▸ **PROVIDED PASSAGE**

================

Daily Mail

A true northern star

BRITAIN AT ITS BEST: HEBDEN BRIDGE

- ROB CROSSAN

You really shouldn’t be in shorts’, says my guide Grant as we huff and puff up the incline of the valley.

‘Why on earth not?’ I reply, as the Yorkshire sun casts an amber glint on us.

‘Because Hebden Bridge was once dubbed “Trouser Town”.’

A centre for the making of corduroy during the early years of the Industrial Revolution, the cotton mill beneath where Grant (a guide for the National Trust which owns this land) and myself stand is silent now, the only noise coming from a family eating ice creams from the cafe on the ground floor.

The mill is a stone block of former industry hidden deep within Hardcastle Crags, a forested wilderness known as the ‘back garden’ of Hebden Bridge,

With 400 acres of conifer and beech trees and tinkling streams to hike around, I’m finding that, even sans trousers, the Crags makes for an idyllic introducti­on to West Yorkshire.

Walking along the two miles of tapering lanes, trails and canal towpaths that lead from here into the town centre is a joy.

================

▸ **INFORMATION SHOWN**
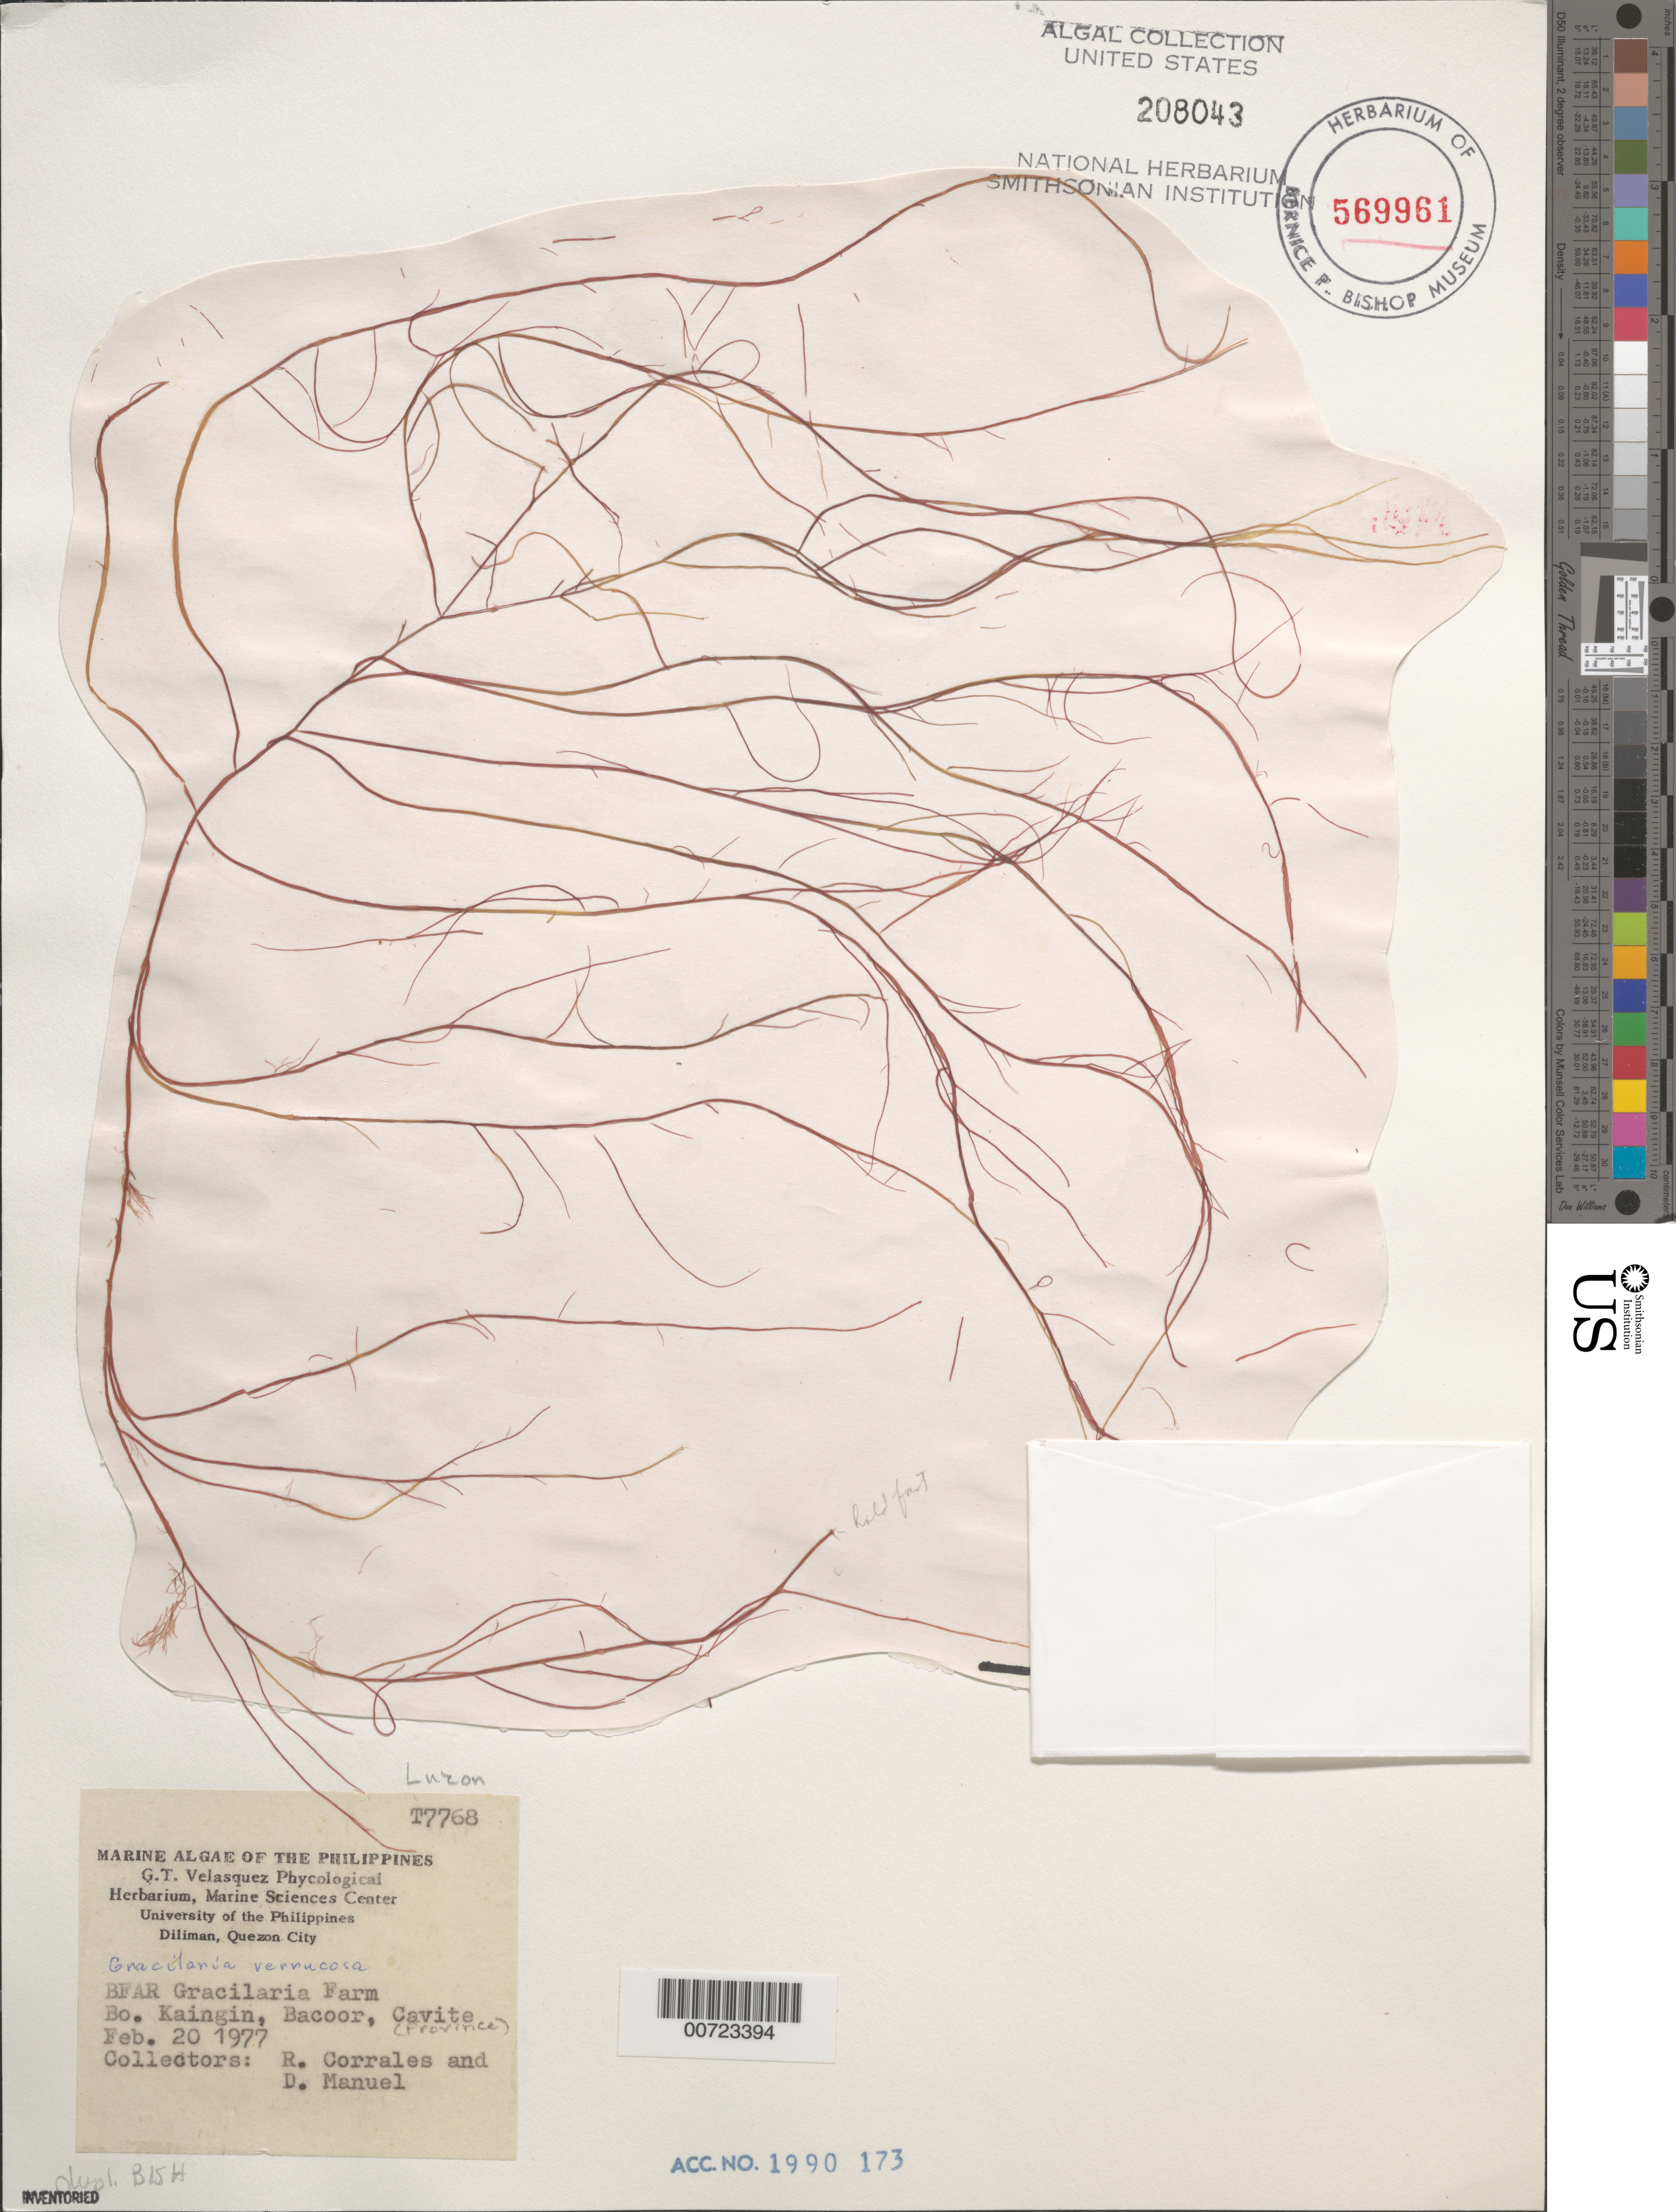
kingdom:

================

▸ **EXERCISE REQUIREMENTS**
• a. Write down the part of the Hebden Bridge travel article starting with "BRITAIN AT ITS" and going on through "of the valley.".
• b. Using the Hebden Bridge travel article, decide whether each statement agrees with it, answering yes or no and quoting the words that decide it: (i) The National Trust owns the land where the mill stands. (ii) The cotton mill still makes corduroy today. (iii) Hardcastle Crags offers 400 acres of conifer and beech trees.
• c. Carry on the Hebden Bridge travel article from its final sentence.

▸ **OUTPUTS BY TASK**
• a.
BRITAIN AT ITS BEST: HEBDEN BRIDGE

- ROB CROSSAN

You really shouldn’t be in shorts’, says my guide Grant as we huff and puff up the incline of the valley.

• b.
(i) Yes: "a guide for the National Trust which owns this land"
(ii) No: "the cotton mill beneath where Grant (a guide for the National Trust which owns this land) and myself stand is silent now"
(iii) Yes: "With 400 acres of conifer and beech trees and tinkling streams to hike around"

• c.
This is a town just the right side of gentrified, with organic bakeries,

Afghan rug shops and craft ale stores as well as old-school ironmonger­s and white-tiled butchers filling the sandstone frontages of a maze of tall, narrow, steep streets.

These vertiginou­s roads have their rewards though. At the top of a grid of cobbled lanes leading up from the town centre lies Heptonstal­l, an adjoining village to Hebden, whose church was struck by lightning back in 1847.

unusually, a new church was built alongside it and the original left to moulder as a ruin. The graveyard is the final resting place of Sylvia Plath, who lived here with her poet husband Ted Hughes. He once wrote that the town was a place of ‘Elizabetha­n, marvellous, little kingdoms, going for next to nothing’.

‘It’s true. You could buy a house here for less than £100, even in the Seventies’, the barman in the community-owned Fox and Goose pub back down the hill in Hebden tells me.

I find free cheese and crackers on the bar, bottled beers from the town’s Little Valley brewery and Breton music enthusiast­s playing violins and hurdy-gurdys in the garden. The town’s creative streak continues to this day. Talking to locals at the market that serves up everything from cheese scones to venison steaks, I’m told that Hebden is the birthplace of Ed Sheeran as well as the home of Coronation Street actress Paula Lane, who runs a drama school in the town.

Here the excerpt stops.